Assis dans sa cuisine rouge, une bouteille de grenadine en arrière-plan, François Ruffin lance l’appel du 23-Mai sur sa chaîne YouTube.
Dans une langue soignée de stadier, le député déclare : « On a besoin de vous et de vos sous », parce que, « si tu veux jouer en Champions League, mais que tu n’es pas armé avec une équipe assez dense et solide, tu vas perdre tous tes matches ».
La vie publique de François Ruffin est une caricature. Chez lui, tout est indignation, outrance, colère poussée jusqu’à l’exagération, parce qu’il parle à une autre caricature de peuple, à un vulgus impétueux.
Le passe sanitaire ? « Je vis ça comme une humiliation ! »
Emmanuel Macron ? « L’homme du chaos qui se présente comme le parti de l’ordre. »
Le gouvernement ? Il fait « pitié ! »
Au sujet de la fiscalité des grandes entreprises en France : « On est revenus au temps des seigneurs. »
Le patron de presse est habitué des slogans. Fakir, le trimestriel qu’il a fondé, affiche sa profession de foi : « Journal fâché avec tout le monde. Ou presque. »
Tout un programme. La nuance, toujours la nuance…
Mais si, en littérature, la satire s’autorise les excès pour faire réfléchir, en politique, elle ne peut être que posture. « En parole… et en acte » disaient déjà les Grecs, car il y a un gouffre entre la théorie, criée d’une tribune, et la pratique, qui vous expose aux coups, vous oblige aux compromis de la réalité. Mais Monsieur Ruffin s’efforce d’éviter les problèmes délicats.
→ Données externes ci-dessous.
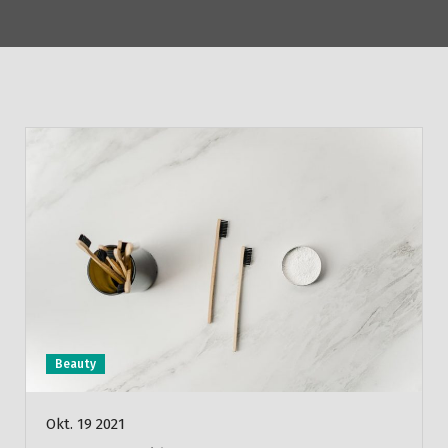
Beauty
Okt. 19 2021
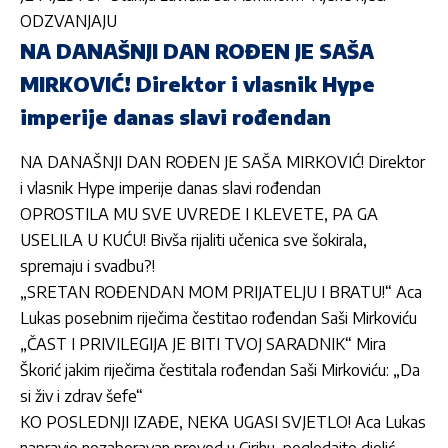
ODZVANJAJU
NA DANAŠNJI DAN ROĐEN JE SAŠA
MIRKOVIĆ! Direktor i vlasnik Hype
imperije danas slavi rođendan
NA DANAŠNJI DAN ROĐEN JE SAŠA MIRKOVIĆ! Direktor
i vlasnik Hype imperije danas slavi rođendan
OPROSTILA MU SVE UVREDE I KLEVETE, PA GA
USELILA U KUĆU! Bivša rijaliti učenica sve šokirala,
spremaju i svadbu?!
„SRETAN ROĐENDAN MOM PRIJATELJU I BRATU!“ Aca
Lukas posebnim riječima čestitao rođendan Saši Mirkoviću
„ČAST I PRIVILEGIJA JE BITI TVOJ SARADNIK“ Mira
Škorić jakim riječima čestitala rođendan Saši Mirkoviću: „Da
si živ i zdrav šefe“
KO POSLEDNJI IZAĐE, NEKA UGASI SVJETLO! Aca Lukas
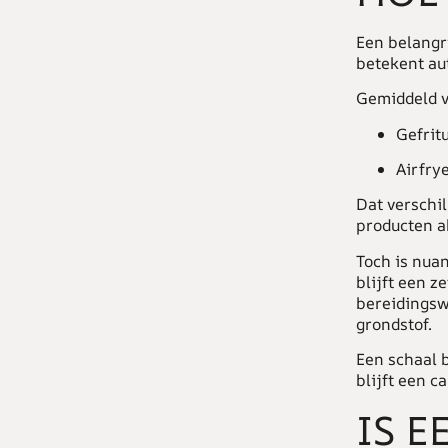
Een belangr
betekent au
Gemiddeld v
Gefrit
Airfry
Dat verschil
producten ab
Toch is nuan
blijft een z
bereidingsw
grondstof.
Een schaal b
blijft een c
IS E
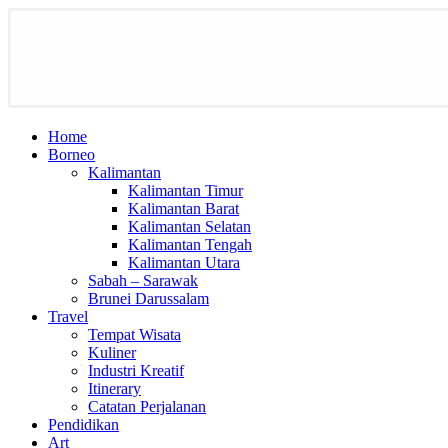
Home
Borneo
Kalimantan
Kalimantan Timur
Kalimantan Barat
Kalimantan Selatan
Kalimantan Tengah
Kalimantan Utara
Sabah – Sarawak
Brunei Darussalam
Travel
Tempat Wisata
Kuliner
Industri Kreatif
Itinerary
Catatan Perjalanan
Pendidikan
Art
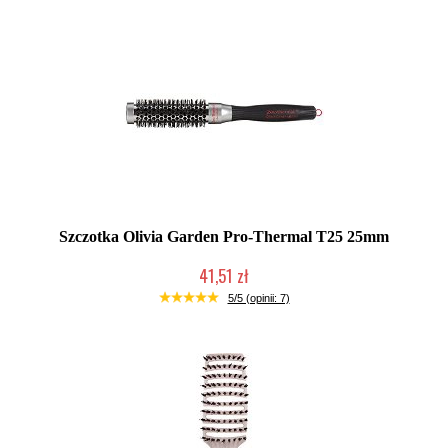
Szczotka Olivia Garden Pro-Thermal T25 25mm
41,51 zł
Produkt wycofany
5/5 (opinii: 7)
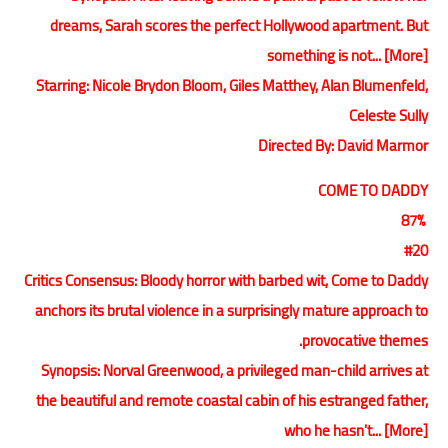
dreams, Sarah scores the perfect Hollywood apartment. But
something is not... [More]
Starring: Nicole Brydon Bloom, Giles Matthey, Alan Blumenfeld,
Celeste Sully
Directed By: David Marmor
COME TO DADDY
87%
#20
Critics Consensus: Bloody horror with barbed wit, Come to Daddy
anchors its brutal violence in a surprisingly mature approach to
provocative themes.
Synopsis: Norval Greenwood, a privileged man-child arrives at
the beautiful and remote coastal cabin of his estranged father,
who he hasn't... [More]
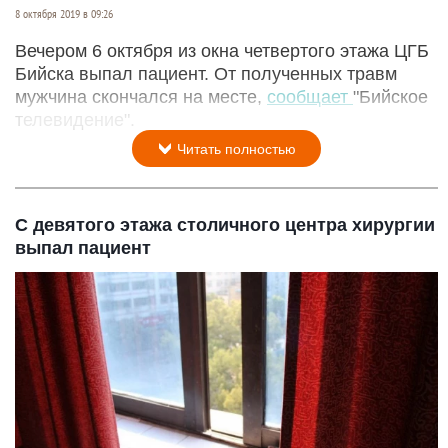
8 октября 2019 в 09:26
Вечером 6 октября из окна четвертого этажа ЦГБ
Бийска выпал пациент. От полученных травм
мужчина скончался на месте,
сообщает
"Бийское
телевидение".
Читать полностью
С девятого этажа столичного центра хирургии
выпал пациент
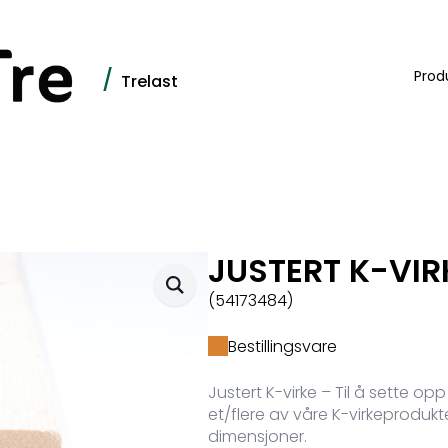
/
Prod
Trelast
JUSTERT K-VIR
(54173484)
Bestillingsvare
Justert K-virke – Til å sette o
et/flere av våre K-virkeprodukte
dimensjoner.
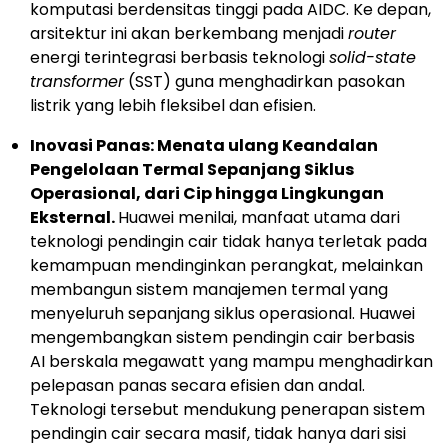
komputasi berdensitas tinggi pada AIDC. Ke depan,
arsitektur ini akan berkembang menjadi
router
energi terintegrasi berbasis teknologi
solid-state
transformer
(SST) guna menghadirkan pasokan
listrik yang lebih fleksibel dan efisien.
Inovasi Panas: Menata ulang Keandalan
Pengelolaan Termal Sepanjang Siklus
Operasional, dari Cip hingga Lingkungan
Eksternal.
Huawei menilai, manfaat utama dari
teknologi pendingin cair tidak hanya terletak pada
kemampuan mendinginkan perangkat, melainkan
membangun sistem manajemen termal yang
menyeluruh sepanjang siklus operasional. Huawei
mengembangkan sistem pendingin cair berbasis
AI berskala megawatt yang mampu menghadirkan
pelepasan panas secara efisien dan andal.
Teknologi tersebut mendukung penerapan sistem
pendingin cair secara masif, tidak hanya dari sisi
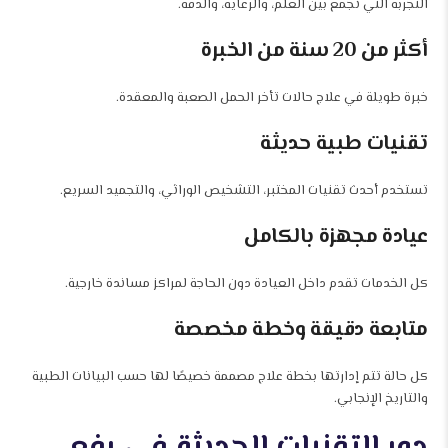
التجربة التي تجمع بين العلم، والرعاية، والدقة.
أكثر من 20 سنة من الخبرة
خبرة طويلة في علاج حالات تأخر الحمل الصعبة والمعقدة.
تقنيات طبية حديثة
تستخدم أحدث تقنيات المختبر، التشخيص الوراثي، والتجميد السريع.
عيادة مجهزة بالكامل
كل الخدمات تقدم داخل العيادة دون الحاجة لمراكز مساندة خارجية.
متابعة دقيقة وخطة مخصصة
كل حالة تتم إدارتها بخطة علاج مصممة خصيصًا لها حسب البيانات الطبية
والتاريخ الإنجابي.
دور التقنيات الحديثة في رفع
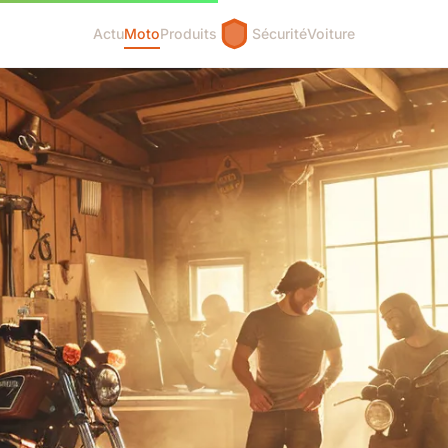
Actu
Moto
Produits
Sécurité
Voiture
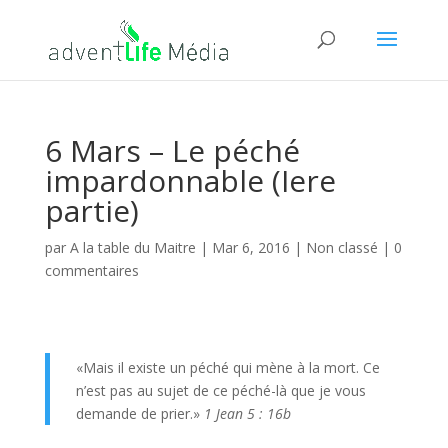
6 Mars – Le péché
impardonnable (Iere
partie)
par
A la table du Maitre
|
Mar 6, 2016
| Non classé |
0
commentaires
«Mais il existe un péché qui mène à la mort. Ce
n’est pas au sujet de ce péché-là que je vous
demande de prier.»
1 Jean 5 : 16b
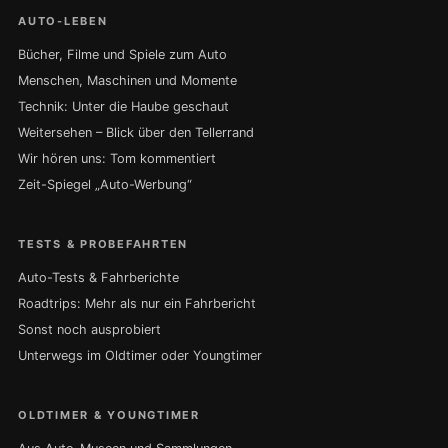
AUTO-LEBEN
Bücher, Filme und Spiele zum Auto
Menschen, Maschinen und Momente
Technik: Unter die Haube geschaut
Weitersehen – Blick über den Tellerrand
Wir hören uns: Tom kommentiert
Zeit-Spiegel „Auto-Werbung“
TESTS & PROBEFAHRTEN
Auto-Tests & Fahrberichte
Roadtrips: Mehr als nur ein Fahrbericht
Sonst noch ausprobiert
Unterwegs im Oldtimer oder Youngtimer
OLDTIMER & YOUNGTIMER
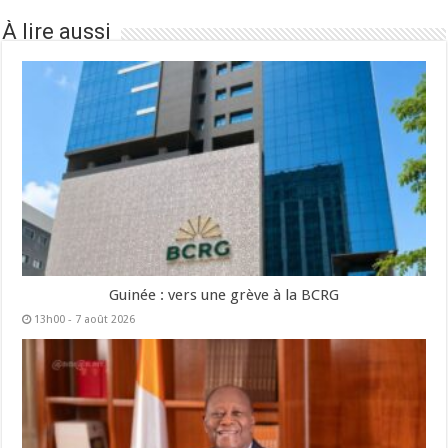
À lire aussi
Guinée : vers une grève à la BCRG
13h00 - 7 août 2026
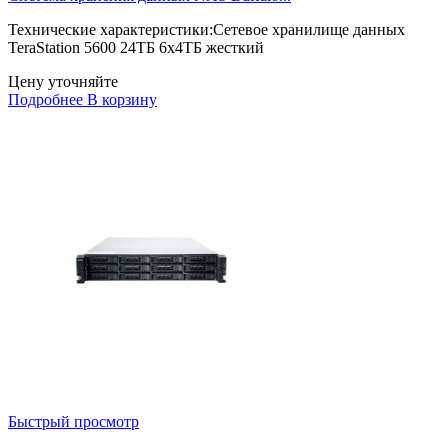
Технические характеристики:Сетевое хранилище данных
TeraStation 5600 24ТБ 6x4ТБ жесткий
Цену уточняйте
Подробнее
В корзину
Быстрый просмотр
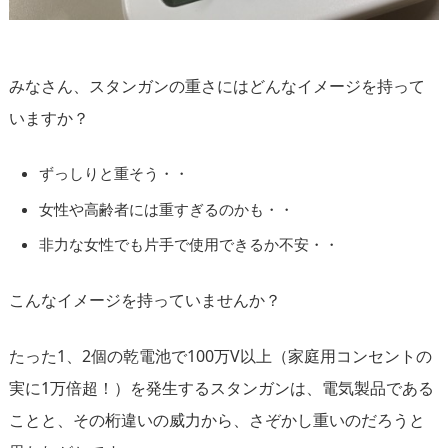
みなさん、スタンガンの重さにはどんなイメージを持って
いますか？
ずっしりと重そう・・
女性や高齢者には重すぎるのかも・・
非力な女性でも片手で使用できるか不安・・
こんなイメージを持っていませんか？
たった1、2個の乾電池で100万V以上（家庭用コンセントの
実に1万倍超！）を発生するスタンガンは、電気製品である
ことと、その桁違いの威力から、さぞかし重いのだろうと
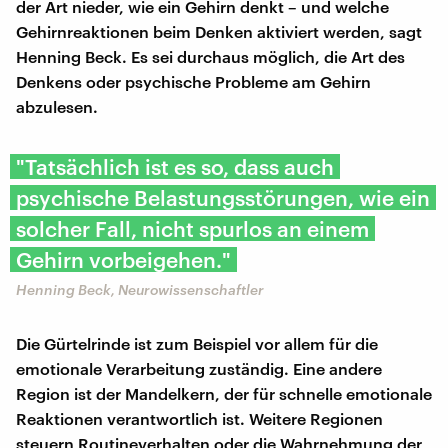
der Art nieder, wie ein Gehirn denkt – und welche
Gehirnreaktionen beim Denken aktiviert werden, sagt
Henning Beck. Es sei durchaus möglich, die Art des
Denkens oder psychische Probleme am Gehirn
abzulesen.
"Tatsächlich ist es so, dass auch
psychische Belastungsstörungen, wie ein
solcher Fall, nicht spurlos an einem
Gehirn vorbeigehen."
Henning Beck, Neurowissenschaftler
Die Gürtelrinde ist zum Beispiel vor allem für die
emotionale Verarbeitung zuständig. Eine andere
Region ist der Mandelkern, der für schnelle emotionale
Reaktionen verantwortlich ist. Weitere Regionen
steuern Routineverhalten oder die Wahrnehmung der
En 2019, à propos du port du voile des mères accompagnant les élèves lors des sorties scolaires, il s’insurge contre la possibilité que l’une d’entre elles, qu’il connaît, doive un jour ôter son voile : « Je ne veux pas que demain, on [lui] dise […] que, pour monter dans le car et pour accompagner les gamins à la piscine, elle doit enlever le voile. Ça, c’est très clair. On ne touche pas à la maman de Nada. C’est la personne la plus gentille qui existe ».
En personnalisant les sujets de société, on ne peut les traiter. C’est le problème de l’individualisme croissant, dont Monsieur Ruffin est un exemple : deux ans auparavant, en refusant de se lever pour saluer l’élection du nouveau président de l’Assemblée nationale, il oubliait peut-être déjà que le député agit non pas en son nom seul, mais aussi au nom de tous les citoyens de sa circonscription, y compris ceux qui n’ont pas voté pour lui.
En ne s’adressant qu’à un électorat volcanique, Monsieur Ruffin affaiblit ses chances de convaincre le plus grand nombre. Alors, non, il n’est pas prêt, sinon à faire disparaître les quelques idées mesurées de la gauche extrémiste, si elles existent, dans le spectacle de ses mises en scène fréquentes ; il est prêt à se brûler les ailettes.